Americans agree on one thing: health care costs too much, both individually and to our nation. In 1960, the average U.S. health care cost per person was $146. As a nation, we expended $27.2 billion, which represented 5 percent of GDP. Fast forward to 2016 when average per capita spending on health care was $10,348, an increase of more than 7000 percent in fifty-six years. In 2016, the U.S. expended $3.4 trillion on health care, note the “tr” instead of “b,” or 18 percent of GDP.

While there is consensus that we are spending more than we can afford, people disagree about what to do about it. Some tout price transparency as a method to encourage consumer shopping and thereby lower costs. The idea is gaining traction, but is it a sound concept or merely a sound bite?

Both state-generated and private websites have sprung up to provide price information intended to make individuals more informed shoppers. However, “price” in health care is not what consumers think it is. In all other commercial activities of daily life, the consumer pays the price listed on the item. But in health care, no one pays the list price or maximum charge.

The actual payment for a medical good or service is generally a lot less than the list price. Insurance companies negotiate downward starting at Medicare rates. They pay some fraction of what the government pays for a medical service or good. Medicaid rates are much lower than Medicare rates so that average reimbursement is typically a very small fraction of the charge.

When I was a practicing pediatric cardiologist, my charge for a life-saving catheterization procedure in a newborn baby was typically $4,800. Medicaid paid $560, or 12 percent of the “price.” How useful would that price information be to the parents of my patient?

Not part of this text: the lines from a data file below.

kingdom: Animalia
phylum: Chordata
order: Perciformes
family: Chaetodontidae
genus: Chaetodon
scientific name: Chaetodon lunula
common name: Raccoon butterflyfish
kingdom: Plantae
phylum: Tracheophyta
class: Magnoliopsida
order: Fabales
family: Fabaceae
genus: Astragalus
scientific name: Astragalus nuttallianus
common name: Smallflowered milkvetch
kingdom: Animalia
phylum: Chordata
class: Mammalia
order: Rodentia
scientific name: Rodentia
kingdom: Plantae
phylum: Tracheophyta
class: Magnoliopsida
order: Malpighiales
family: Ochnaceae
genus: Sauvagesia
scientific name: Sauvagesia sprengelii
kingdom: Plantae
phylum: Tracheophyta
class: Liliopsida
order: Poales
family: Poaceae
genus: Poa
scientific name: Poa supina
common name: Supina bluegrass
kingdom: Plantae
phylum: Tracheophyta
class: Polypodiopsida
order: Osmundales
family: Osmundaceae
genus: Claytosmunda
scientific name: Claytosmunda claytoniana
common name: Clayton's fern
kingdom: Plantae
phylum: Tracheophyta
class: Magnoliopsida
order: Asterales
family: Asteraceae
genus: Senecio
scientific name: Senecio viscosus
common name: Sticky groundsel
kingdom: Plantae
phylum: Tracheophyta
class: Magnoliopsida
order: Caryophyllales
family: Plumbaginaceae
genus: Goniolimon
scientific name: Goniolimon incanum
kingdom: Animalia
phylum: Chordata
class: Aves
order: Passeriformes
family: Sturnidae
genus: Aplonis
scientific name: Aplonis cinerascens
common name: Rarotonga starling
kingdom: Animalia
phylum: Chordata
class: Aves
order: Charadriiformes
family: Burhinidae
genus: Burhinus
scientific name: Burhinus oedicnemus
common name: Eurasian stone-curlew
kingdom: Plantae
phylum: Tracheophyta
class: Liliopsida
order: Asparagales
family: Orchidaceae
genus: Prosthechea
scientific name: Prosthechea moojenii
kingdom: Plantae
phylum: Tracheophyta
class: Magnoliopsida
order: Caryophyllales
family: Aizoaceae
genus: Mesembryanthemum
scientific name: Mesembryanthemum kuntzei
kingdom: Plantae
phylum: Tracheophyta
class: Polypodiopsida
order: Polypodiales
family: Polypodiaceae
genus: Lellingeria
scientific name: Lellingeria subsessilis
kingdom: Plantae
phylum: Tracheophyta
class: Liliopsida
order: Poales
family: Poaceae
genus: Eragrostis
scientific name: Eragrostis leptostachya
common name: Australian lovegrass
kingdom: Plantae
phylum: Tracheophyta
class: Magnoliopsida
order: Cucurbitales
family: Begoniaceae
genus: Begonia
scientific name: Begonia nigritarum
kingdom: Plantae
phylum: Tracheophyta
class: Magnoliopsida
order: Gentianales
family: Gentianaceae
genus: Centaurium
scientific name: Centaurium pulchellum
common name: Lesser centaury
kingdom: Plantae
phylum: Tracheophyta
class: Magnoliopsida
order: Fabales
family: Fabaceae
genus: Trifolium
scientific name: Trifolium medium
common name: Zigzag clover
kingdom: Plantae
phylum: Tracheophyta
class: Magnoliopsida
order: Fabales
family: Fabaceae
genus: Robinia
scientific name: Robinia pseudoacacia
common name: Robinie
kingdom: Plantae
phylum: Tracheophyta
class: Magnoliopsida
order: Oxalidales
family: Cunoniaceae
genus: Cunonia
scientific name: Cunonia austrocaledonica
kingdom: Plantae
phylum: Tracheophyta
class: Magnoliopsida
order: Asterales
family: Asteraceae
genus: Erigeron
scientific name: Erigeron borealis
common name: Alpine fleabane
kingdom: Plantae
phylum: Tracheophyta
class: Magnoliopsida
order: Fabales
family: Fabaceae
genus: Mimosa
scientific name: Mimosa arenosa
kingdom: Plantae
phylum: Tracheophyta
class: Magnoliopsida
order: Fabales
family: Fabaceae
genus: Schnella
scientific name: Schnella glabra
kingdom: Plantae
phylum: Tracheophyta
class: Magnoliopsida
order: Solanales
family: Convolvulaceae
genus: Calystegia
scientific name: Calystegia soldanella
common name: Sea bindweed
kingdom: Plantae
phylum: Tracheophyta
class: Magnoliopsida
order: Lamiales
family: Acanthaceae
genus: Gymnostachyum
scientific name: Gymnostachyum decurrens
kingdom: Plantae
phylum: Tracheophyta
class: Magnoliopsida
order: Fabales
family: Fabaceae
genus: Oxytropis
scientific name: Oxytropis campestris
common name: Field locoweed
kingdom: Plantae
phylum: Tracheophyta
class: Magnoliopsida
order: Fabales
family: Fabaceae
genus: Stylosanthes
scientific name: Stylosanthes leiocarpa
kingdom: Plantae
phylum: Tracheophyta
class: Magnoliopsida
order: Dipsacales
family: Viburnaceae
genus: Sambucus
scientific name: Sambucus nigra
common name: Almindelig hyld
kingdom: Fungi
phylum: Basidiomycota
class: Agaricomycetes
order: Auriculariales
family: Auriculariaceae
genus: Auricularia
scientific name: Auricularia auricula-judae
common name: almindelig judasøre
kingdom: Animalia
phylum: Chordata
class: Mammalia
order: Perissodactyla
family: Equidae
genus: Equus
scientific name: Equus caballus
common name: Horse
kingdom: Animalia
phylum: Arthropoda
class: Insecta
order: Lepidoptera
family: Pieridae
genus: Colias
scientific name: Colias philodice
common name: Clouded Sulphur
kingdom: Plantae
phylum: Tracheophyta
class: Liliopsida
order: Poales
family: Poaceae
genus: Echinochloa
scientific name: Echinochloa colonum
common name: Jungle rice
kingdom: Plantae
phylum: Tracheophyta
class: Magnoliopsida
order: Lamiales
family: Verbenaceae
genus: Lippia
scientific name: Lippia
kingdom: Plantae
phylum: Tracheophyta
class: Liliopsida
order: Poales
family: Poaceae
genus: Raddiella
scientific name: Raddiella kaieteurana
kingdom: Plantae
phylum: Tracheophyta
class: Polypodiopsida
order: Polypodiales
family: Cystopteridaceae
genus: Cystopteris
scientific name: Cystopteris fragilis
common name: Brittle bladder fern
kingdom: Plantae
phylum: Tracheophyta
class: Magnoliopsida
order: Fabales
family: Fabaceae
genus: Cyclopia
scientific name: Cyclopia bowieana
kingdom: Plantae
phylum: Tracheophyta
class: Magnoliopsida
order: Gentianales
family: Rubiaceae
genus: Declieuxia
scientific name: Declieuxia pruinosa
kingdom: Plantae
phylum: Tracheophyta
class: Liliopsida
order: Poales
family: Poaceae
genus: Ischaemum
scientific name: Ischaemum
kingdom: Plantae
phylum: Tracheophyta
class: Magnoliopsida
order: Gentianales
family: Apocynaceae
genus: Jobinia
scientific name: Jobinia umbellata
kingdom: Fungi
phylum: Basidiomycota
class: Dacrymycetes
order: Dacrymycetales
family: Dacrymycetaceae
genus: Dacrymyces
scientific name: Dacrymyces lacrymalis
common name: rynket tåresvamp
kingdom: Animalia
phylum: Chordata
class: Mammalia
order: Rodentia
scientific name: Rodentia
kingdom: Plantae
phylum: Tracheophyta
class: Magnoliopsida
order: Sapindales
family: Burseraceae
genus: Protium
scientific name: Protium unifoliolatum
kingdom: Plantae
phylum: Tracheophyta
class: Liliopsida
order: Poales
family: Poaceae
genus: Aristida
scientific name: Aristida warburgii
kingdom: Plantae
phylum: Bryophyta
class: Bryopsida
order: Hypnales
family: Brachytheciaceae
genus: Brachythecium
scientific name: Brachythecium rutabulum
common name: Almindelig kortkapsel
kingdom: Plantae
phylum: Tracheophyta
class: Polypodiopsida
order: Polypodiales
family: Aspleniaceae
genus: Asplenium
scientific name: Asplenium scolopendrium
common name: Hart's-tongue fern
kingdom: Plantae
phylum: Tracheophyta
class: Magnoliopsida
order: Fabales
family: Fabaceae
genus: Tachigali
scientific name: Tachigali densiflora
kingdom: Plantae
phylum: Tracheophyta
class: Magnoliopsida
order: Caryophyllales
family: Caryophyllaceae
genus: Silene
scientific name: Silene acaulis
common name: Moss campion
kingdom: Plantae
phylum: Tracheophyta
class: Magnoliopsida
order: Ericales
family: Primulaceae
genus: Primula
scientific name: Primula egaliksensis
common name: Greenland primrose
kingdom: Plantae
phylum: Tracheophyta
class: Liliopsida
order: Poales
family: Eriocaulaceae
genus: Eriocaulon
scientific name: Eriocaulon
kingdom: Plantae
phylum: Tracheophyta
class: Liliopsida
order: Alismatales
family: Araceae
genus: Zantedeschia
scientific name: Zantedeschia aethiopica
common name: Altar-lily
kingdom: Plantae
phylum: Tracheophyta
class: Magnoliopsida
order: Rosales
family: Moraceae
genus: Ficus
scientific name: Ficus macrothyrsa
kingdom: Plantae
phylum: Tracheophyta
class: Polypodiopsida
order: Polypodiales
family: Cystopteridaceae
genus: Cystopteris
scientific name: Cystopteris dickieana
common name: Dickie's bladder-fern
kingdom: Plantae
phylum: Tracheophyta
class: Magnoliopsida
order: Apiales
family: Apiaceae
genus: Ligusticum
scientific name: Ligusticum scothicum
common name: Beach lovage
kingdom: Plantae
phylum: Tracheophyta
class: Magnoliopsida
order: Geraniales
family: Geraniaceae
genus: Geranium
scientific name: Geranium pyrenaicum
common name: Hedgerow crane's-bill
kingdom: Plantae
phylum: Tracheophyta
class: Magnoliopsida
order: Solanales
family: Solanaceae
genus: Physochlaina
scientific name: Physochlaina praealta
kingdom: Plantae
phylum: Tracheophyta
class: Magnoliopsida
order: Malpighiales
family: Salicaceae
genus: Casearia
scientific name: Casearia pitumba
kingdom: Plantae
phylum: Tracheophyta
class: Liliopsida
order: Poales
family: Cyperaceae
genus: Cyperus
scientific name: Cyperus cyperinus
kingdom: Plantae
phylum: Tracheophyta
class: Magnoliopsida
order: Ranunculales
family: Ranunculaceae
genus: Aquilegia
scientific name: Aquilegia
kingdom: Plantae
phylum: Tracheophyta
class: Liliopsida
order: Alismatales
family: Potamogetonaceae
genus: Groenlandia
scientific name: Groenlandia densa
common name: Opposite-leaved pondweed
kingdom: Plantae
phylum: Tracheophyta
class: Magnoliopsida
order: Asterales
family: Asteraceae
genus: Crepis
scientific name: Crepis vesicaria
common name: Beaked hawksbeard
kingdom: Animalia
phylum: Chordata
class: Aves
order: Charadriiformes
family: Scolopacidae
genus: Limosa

For price transparency to change consumer behavior and lower costs, two things must happen. First, the “price” provided to consumers must be the actual cost to them, not some meaningless number that no one pays. There has been stiff opposition to make price information transparent, not even the more useful payment data. In Ohio, after a health-care price transparency bill was passed, a coalition of insurance plans, hospitals, and provider groups went to court seeking an injunction against implementation of the transparency bill. The court’s decision is currently pending.

But even if consumers have good data, not merely list price information, being informed isn’t enough. There must be an incentive to act on the information. So while people are interested in knowing price data, they will only shop carefully and lower costs when they take money out of their own pockets.

A free market achieves lower costs because consumers do the value calculation, value as defined by them. When purchasing a car, the buyer decides whether the higher cost of a Mercedes gives enough value over the lower-cost Ford to warrant spending the additional dollars. And, the buyer knows how much he is able to pay, as there are only so many dollars in his bank account.

The key to lower costs is spending one’s own money. In a free market, the buyer is also the payer and thus has a powerful incentive to spend less. In health care, the buyer who is also consumer is not the payer. That is a third party: private insurance or the government. In either case, the buyer is spending other people’s money. Where is the buyer’s incentive to reduce spending? There isn’t any.

Transparency of cost-to-consumer information, not merely price data, could lower prices and could improve access to care, but only when combined with consumer empowerment. It would be a happy consequence if a push for payment transparency stimulated consumers to demand what they should have in the first place: decision making authority.